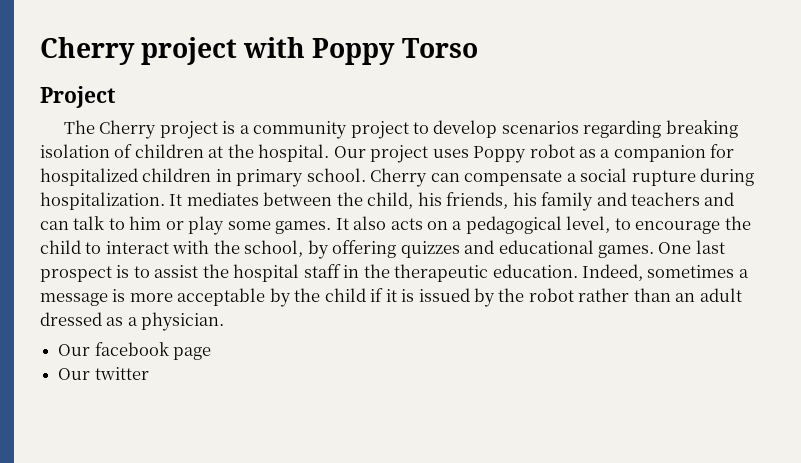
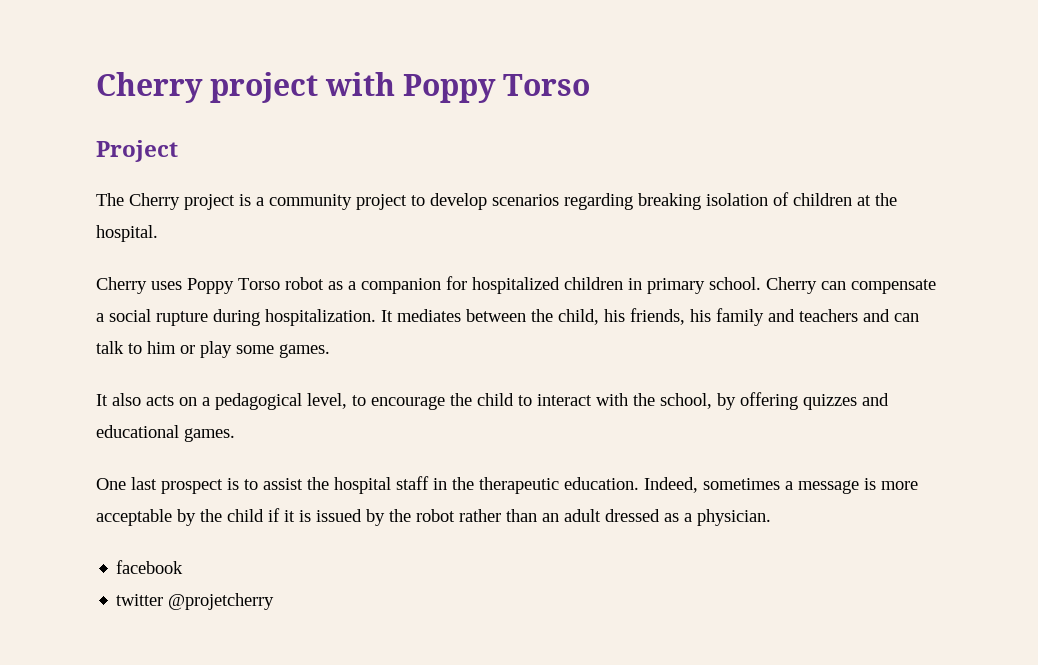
[333,145,429,163] Our project -> [96,277,147,294] // Cherry
(527, 154) none -> [238,278,280,290] Torso
(332, 227) none -> (330, 351) //
(655, 251) none -> (235, 435) //
[58,344,91,356] Our -> (771, 517) none
[173,347,212,360] [58,367,149,380] page // Our twitter -> [116,593,275,610] // twitter @projetcherry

+-------+

- What is required:
Copy exactly. Include the line containing "[58,344,91,356] Our -> (771, 517) none" and every later line through the end of the listing, and nothing else.

- Written response:
[58,344,91,356] Our -> (771, 517) none
[173,347,212,360] [58,367,149,380] page // Our twitter -> [116,593,275,610] // twitter @projetcherry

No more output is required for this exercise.